SCROLL TO CONTINUE WITH CONTENT
Barulah di usia 8 tahun, Arianti, yang lahir di Denpasar pada 4 Februari 1996 itu, mendapatkan keterangan dari guru dan dokter mata. Itupun sempat disangkalnya.
"Saat pertama kali diberitahu, bahkan bisa dibilang, saya tak percaya kalau saya tunanetra. Saya bingung, saya marah," kata Arianti dalam One on One detikSport.
"Jadi, saya itu terlahir seperti ini, adanya seperti ini, saya kira teman-teman sepermainan saya sama seperti saya, cuma bisa melihat yang kanan saja. Saya tidak tahu kalau mata kiri saya tidak bisa melihat," Arianti menambahkan.
Apalagi, Arianti tak dimasukkan Sekolah Luar Biasa khusus untuk tunanetra saat sekolah dasar. Dia didaftarkan untuk bersekolah di sekolah dasar umum.
![]() |
"Jadi, saya waktu itu di sekolah normal. Memang benar saya di sekolah sering didiskriminasi, baju saya sering dicoret, saya dibilang buta. Tapi, saya tidak peduli. Sampai suatu hari guru saya bilang, kamu ini tunanetra loh. Saya benar-benar kaget," ujar Arianti.
"Saya kemudian tanya kepada ibu. "Bu, apakah saya benar tunanetra?" Waktu itu usia saya 8 tahun. Saya ngedrop dan marah. Saya dibawa ke dokter juga tak percaya. Saya bilang, "Dok, saya ini bisa melihat. Itu meja saya bisa lihat. Saya tak tunanetra kok, saya sama dengan teman lain. Kemudian saya disuruh menutup mata kanan saya. Di sana saya sadar bahwa saya tunanetra," Arianti mengenang.
Arianti baru dapat menerima kenyataan saat dokter merinci kondisinya. Dokter yang memeriksa matanya itu bilang Arianti bukan buta total, namun mengalami gangguan penglihatan. Yakni, pada mata kiri.

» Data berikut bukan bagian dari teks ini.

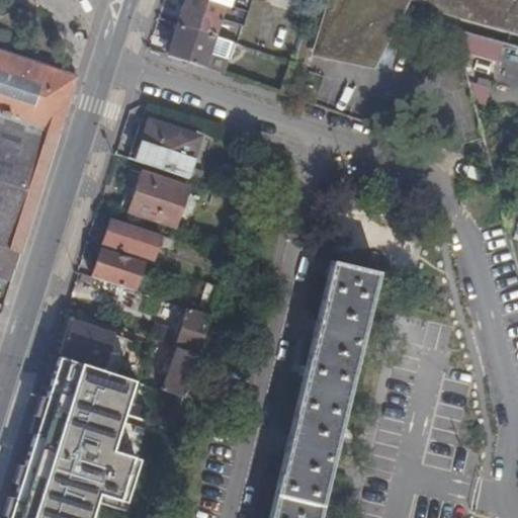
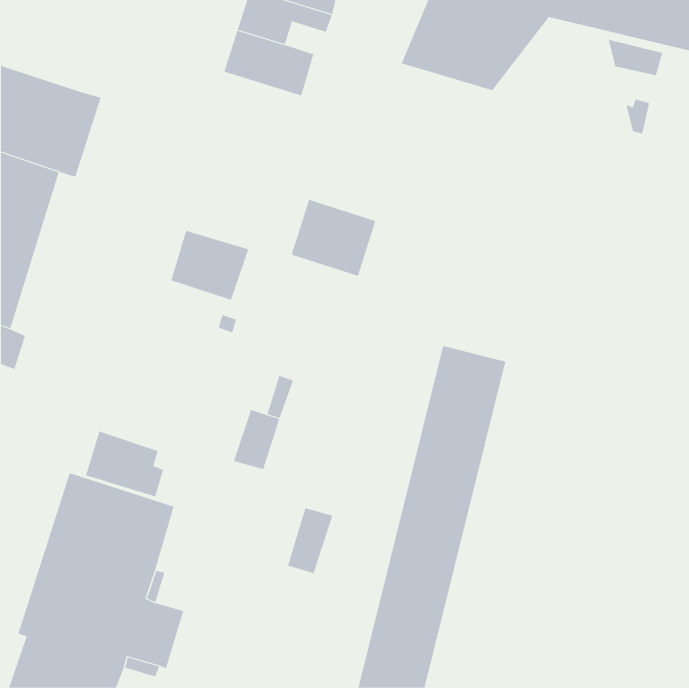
building: [136,118,199,176] -> [291,199,376,276]
building: [104,218,161,257] -> none
building: [94,247,144,288] -> none
building: [165,345,199,395] -> [287,507,333,574]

Sejak itu, keluarga memindahkan sekolah Arianti ke Sekolah Luar Biasa (SLB). Arianti, yang mendapatkan teman-teman baru, dari low vision hingga buta total, tak bisa langsung menerima.
"Pertama saya tak mau masuk, wah pergolakannya luar biasa, enggak mau sama sekali," ujar Arianti.

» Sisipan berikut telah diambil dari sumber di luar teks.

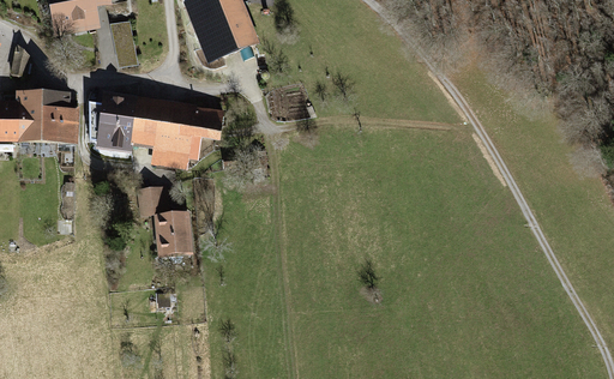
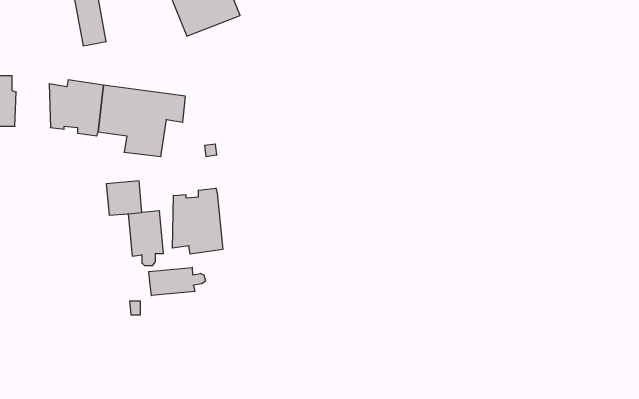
building: [56,95,77,140] -> none
building: none -> [173,188,223,254]
building: none -> [149,267,205,296]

Dalam prosesnya, Arianti merasa klop bersekolah di sana. Di SLB itulah Arianti menekuni atletik dan membuka jalan ke pelatnas para-athletic. proses panjang itu membuahkan prestasi di level Asia Tenggara dan Asia.
Arianti baru saja mempersembahkan dua perak dari Asian Para Games 2018. yakni, dari lari 100 meter dan 400 meter T13.
Simak juga video 'Atlet Kharisma Evi Masih Fokus Berkarier di Dunia Olahraga'
(fem/fem)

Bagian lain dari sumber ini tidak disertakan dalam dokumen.